Man Sentenced to Jail for Shoplifting From Various Norfolk ABC Stores in 2023 Following Coordinated Effort by Commonwealth’s Attorney’s Office and Norfolk Police
NORFOLK, Va. — Johnny Letee Ratcliff, 49, was sentenced on Tuesday, Jan. 7, to serve 21 months in jail after he pleaded guilty to shoplifting multiple times from three ABC stores in 2023.
Across several months in 2023, Mr. Ratcliff shoplifted bottles of liquor from three Norfolk ABC store locations: 7862 Tidewater Drive, 2350 E. Little Creek Road, and 1595 International Blvd. In each of the incidents, Mr. Ratcliff took bottles of liquor off the shelves, placed them in his backpack, and left without paying. On some occasions, Mr. Ratcliff stole from the same location twice in less than a day. ABC store employees recognized Mr. Ratcliff and captured his thefts on video but did not know his name. Norfolk Police worked with ABC employees and were able to identify and charge Mr. Ratcliff in January 2024 with numerous counts of misdemeanor shoplifting.
In Virginia, prosecutors receive no state funding to assign prosecutors to misdemeanor cases. In many Virginia localities, including multiple cities in Hampton Roads, misdemeanor petit larceny cases go to trial without the participation of prosecutors. Recognizing that in 2023 Norfolk was seeing an increasing incidence of ABC store thefts, Commonwealth’s Attorney Ramin Fatehi informed the Norfolk Police that he would assign a prosecutor to any serial ABC store thief the police were able to charge. Mr. Ratcliff’s cases were among those that the Norfolk Police identified and that the Commonwealth’s Attorney’s Office became involved in.

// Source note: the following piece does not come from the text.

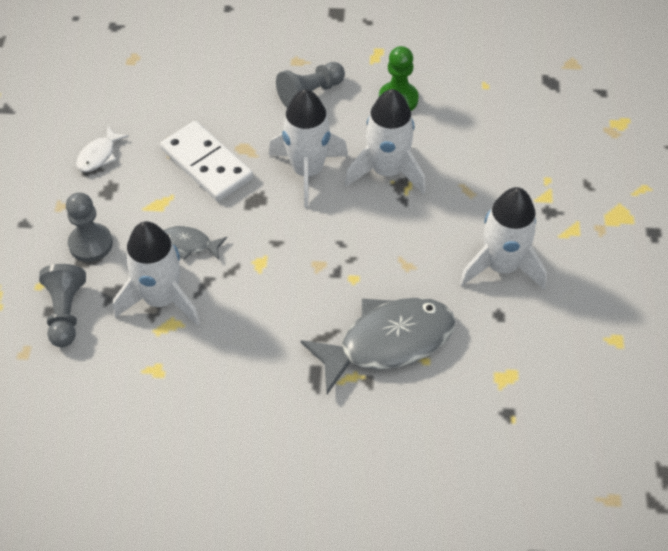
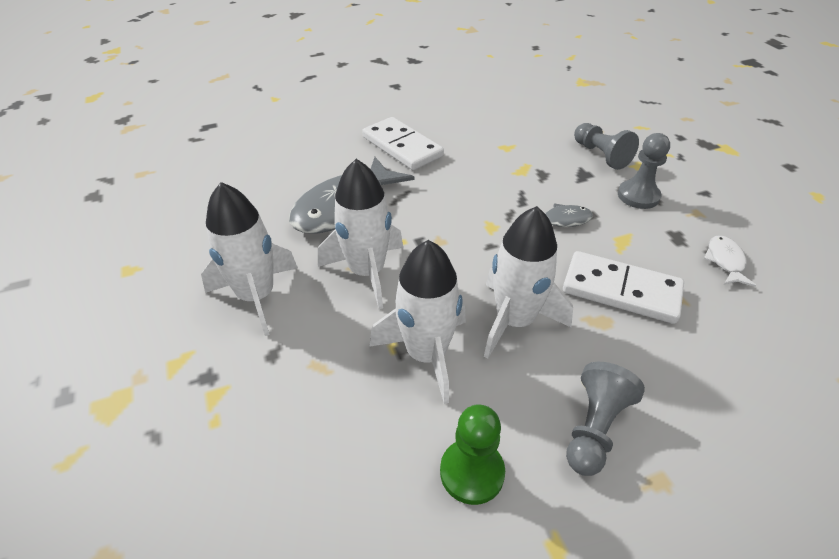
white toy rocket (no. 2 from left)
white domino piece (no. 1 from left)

On Jan. 7, Mr. Ratcliff entered an agreement to plead guilty to three counts of misdemeanor shoplifting and serve 21 months in jail with another 15 months suspended on the conditions that he be of uniform good behavior and be banned from Virginia ABC stores for one year following his release. Judge Tasha D. Scott accepted Mr. Ratcliff’s plea agreement, found him guilty, and sentenced him per the agreement.
“Mr. Ratcliff was one of a handful of people who were responsible for a significant share of the ABC store larcenies in Norfolk over the last two years,” said Commonwealth’s Attorney Ramin Fatehi. “That is why, even though the State has never funded prosecutors to staff misdemeanor cases, I allocated resources I did not have to staff these cases. By being smart on crime, we have been able to make a difference in ABC larcenies without repeating the mistakes of the 1990s. More broadly, however, it is totally unjust that our state government provides zero dollars to local prosecutors anywhere to be involved in misdemeanors. That is why I have worked with a bipartisan group of prosecutors to advocate for the Virginia Access to Justice Act in the General Assembly this session so that every victim and every accused can have the fairest trial possible.”
Assistant Commonwealth’s Attorney Daniel G. Engel prosecuted Mr. Ratcliff’s case, and Norfolk Police Officer David. M. Gribble led the investigation.